═════ Data for the task ═════

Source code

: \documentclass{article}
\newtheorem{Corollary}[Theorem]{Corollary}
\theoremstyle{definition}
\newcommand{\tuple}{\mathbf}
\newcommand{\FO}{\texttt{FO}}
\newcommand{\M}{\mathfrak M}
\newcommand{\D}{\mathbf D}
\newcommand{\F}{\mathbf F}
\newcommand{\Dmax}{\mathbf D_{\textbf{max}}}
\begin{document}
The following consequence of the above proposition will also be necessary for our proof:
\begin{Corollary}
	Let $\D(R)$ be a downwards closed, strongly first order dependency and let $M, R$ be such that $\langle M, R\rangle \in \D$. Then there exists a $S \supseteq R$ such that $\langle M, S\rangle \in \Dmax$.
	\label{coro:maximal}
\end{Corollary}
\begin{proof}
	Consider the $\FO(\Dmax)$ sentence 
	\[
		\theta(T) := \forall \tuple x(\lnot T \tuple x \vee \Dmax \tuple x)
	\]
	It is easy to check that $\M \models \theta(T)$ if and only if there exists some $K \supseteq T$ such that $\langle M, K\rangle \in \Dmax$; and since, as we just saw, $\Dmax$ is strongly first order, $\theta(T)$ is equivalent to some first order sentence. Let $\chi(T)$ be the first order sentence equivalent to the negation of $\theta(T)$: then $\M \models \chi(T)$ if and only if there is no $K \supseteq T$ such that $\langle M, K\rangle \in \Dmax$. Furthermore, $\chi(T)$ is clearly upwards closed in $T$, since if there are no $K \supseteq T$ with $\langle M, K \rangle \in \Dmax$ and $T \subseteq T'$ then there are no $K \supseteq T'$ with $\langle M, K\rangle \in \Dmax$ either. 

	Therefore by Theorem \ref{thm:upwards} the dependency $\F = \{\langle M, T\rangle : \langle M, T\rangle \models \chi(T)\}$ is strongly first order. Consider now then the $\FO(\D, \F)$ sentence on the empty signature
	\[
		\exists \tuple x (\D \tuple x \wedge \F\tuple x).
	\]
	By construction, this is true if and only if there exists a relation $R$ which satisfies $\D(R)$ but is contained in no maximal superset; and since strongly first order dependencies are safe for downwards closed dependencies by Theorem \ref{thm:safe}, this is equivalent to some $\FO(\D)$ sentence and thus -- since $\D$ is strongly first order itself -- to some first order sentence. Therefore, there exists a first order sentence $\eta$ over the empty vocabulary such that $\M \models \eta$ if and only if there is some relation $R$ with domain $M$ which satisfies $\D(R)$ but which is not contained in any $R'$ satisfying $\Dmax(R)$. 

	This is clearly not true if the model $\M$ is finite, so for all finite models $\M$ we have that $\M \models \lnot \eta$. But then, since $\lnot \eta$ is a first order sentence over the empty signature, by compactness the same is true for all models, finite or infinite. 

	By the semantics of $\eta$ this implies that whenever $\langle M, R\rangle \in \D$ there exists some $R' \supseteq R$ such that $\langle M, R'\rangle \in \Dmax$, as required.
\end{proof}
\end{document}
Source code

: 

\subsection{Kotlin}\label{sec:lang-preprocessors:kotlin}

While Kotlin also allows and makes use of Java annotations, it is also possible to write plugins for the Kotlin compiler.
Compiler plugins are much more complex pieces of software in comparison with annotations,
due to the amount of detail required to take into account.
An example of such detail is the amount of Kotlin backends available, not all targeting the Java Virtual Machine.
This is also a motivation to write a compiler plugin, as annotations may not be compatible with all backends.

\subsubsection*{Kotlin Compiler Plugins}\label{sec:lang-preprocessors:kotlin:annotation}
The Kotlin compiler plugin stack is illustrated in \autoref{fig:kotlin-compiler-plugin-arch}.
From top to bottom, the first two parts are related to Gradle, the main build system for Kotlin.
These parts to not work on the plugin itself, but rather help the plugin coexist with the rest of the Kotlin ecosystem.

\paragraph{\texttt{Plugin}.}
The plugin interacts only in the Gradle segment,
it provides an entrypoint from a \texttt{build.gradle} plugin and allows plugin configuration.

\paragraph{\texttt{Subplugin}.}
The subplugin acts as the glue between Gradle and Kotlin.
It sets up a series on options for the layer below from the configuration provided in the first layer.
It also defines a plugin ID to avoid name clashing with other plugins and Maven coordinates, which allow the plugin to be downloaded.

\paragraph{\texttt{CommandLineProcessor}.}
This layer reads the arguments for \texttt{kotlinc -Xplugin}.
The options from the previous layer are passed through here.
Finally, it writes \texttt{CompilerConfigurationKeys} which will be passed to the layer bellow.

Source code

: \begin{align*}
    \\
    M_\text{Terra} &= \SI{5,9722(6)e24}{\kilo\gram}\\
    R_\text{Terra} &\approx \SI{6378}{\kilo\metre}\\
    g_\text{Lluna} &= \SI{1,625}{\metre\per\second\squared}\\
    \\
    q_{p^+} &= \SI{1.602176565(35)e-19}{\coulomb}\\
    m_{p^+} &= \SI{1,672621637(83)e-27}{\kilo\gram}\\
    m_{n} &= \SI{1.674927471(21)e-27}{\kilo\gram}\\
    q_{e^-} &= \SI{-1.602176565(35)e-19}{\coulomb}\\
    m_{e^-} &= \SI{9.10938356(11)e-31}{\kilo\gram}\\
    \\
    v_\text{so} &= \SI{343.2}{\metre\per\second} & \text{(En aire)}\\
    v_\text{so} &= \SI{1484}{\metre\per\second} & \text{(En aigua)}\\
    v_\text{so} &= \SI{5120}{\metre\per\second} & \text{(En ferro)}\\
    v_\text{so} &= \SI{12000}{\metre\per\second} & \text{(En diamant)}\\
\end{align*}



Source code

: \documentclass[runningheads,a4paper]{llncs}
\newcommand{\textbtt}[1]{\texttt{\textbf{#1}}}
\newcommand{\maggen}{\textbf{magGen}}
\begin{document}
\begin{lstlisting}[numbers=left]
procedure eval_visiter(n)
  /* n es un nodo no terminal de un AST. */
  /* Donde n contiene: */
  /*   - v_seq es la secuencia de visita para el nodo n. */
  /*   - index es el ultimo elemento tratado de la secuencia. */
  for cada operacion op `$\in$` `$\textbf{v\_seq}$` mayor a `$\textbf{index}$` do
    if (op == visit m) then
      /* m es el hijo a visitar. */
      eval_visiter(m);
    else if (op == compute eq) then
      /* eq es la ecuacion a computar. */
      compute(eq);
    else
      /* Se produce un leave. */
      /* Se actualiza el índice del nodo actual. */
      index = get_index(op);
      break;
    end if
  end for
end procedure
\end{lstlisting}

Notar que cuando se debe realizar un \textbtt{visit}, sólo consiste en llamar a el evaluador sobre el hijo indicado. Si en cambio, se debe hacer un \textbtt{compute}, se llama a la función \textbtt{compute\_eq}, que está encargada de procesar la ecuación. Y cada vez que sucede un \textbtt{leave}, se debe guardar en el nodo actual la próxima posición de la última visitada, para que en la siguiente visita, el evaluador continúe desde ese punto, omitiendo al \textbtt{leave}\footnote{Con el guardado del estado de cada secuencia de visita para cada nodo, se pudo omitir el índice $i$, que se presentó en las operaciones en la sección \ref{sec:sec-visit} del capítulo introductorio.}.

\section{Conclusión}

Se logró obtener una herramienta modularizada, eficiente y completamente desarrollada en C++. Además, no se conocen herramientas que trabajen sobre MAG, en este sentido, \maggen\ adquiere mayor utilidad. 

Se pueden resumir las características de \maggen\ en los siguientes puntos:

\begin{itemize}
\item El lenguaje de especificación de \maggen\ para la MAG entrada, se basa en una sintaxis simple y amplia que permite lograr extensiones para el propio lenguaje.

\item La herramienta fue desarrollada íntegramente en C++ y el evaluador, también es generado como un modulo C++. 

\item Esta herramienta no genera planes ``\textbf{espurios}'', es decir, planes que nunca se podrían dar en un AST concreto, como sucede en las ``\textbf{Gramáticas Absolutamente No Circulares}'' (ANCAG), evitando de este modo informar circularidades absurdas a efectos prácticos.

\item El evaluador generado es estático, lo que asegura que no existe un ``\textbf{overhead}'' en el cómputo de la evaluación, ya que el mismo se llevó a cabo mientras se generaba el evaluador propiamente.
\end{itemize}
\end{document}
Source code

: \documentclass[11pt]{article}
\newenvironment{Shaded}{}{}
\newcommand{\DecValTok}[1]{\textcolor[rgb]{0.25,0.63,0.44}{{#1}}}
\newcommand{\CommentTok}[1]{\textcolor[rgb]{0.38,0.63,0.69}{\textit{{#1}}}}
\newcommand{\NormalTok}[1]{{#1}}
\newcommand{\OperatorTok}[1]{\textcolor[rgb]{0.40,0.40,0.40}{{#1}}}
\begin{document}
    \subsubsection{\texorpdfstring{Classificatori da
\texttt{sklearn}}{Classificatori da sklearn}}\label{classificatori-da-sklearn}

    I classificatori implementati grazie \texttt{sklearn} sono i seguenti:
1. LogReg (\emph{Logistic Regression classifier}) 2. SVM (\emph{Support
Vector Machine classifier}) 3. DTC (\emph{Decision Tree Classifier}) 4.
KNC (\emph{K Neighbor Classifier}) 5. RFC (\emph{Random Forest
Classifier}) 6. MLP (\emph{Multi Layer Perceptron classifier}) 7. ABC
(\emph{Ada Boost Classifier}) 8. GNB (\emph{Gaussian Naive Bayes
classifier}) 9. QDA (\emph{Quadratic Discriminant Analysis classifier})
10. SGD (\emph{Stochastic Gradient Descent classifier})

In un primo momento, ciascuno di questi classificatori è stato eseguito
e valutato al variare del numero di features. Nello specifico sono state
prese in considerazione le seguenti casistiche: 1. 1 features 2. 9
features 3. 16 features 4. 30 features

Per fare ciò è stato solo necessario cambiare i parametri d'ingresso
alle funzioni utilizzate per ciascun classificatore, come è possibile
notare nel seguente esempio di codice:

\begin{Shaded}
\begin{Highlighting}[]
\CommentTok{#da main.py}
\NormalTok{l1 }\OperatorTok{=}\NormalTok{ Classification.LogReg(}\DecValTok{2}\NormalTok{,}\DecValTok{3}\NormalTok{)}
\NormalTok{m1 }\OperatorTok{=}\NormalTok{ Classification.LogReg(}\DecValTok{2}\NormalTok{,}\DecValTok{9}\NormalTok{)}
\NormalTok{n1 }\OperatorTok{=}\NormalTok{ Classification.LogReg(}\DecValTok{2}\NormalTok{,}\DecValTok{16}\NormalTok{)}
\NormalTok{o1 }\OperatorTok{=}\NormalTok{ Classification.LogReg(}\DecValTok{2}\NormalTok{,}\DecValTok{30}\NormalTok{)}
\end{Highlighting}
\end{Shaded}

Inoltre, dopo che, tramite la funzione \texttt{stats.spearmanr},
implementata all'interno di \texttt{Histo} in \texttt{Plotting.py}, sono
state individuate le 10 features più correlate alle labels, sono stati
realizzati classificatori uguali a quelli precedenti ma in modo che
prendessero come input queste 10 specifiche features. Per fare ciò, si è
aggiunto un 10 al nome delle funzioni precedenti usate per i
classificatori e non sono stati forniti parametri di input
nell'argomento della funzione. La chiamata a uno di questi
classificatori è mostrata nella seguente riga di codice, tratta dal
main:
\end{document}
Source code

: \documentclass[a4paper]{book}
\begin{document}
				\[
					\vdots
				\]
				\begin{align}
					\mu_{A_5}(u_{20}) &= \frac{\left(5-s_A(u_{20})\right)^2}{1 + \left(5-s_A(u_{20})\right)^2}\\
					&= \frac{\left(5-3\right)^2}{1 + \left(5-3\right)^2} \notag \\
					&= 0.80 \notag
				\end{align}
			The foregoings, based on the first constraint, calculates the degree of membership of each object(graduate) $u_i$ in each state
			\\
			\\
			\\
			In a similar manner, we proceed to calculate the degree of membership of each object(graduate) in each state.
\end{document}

═════

*What the task requires*. Only lines holding "emph" are wanted; copy all of them from the listing.

*Solution*.
1. LogReg (\emph{Logistic Regression classifier}) 2. SVM (\emph{Support
Vector Machine classifier}) 3. DTC (\emph{Decision Tree Classifier}) 4.
KNC (\emph{K Neighbor Classifier}) 5. RFC (\emph{Random Forest
Classifier}) 6. MLP (\emph{Multi Layer Perceptron classifier}) 7. ABC
(\emph{Ada Boost Classifier}) 8. GNB (\emph{Gaussian Naive Bayes
classifier}) 9. QDA (\emph{Quadratic Discriminant Analysis classifier})
10. SGD (\emph{Stochastic Gradient Descent classifier})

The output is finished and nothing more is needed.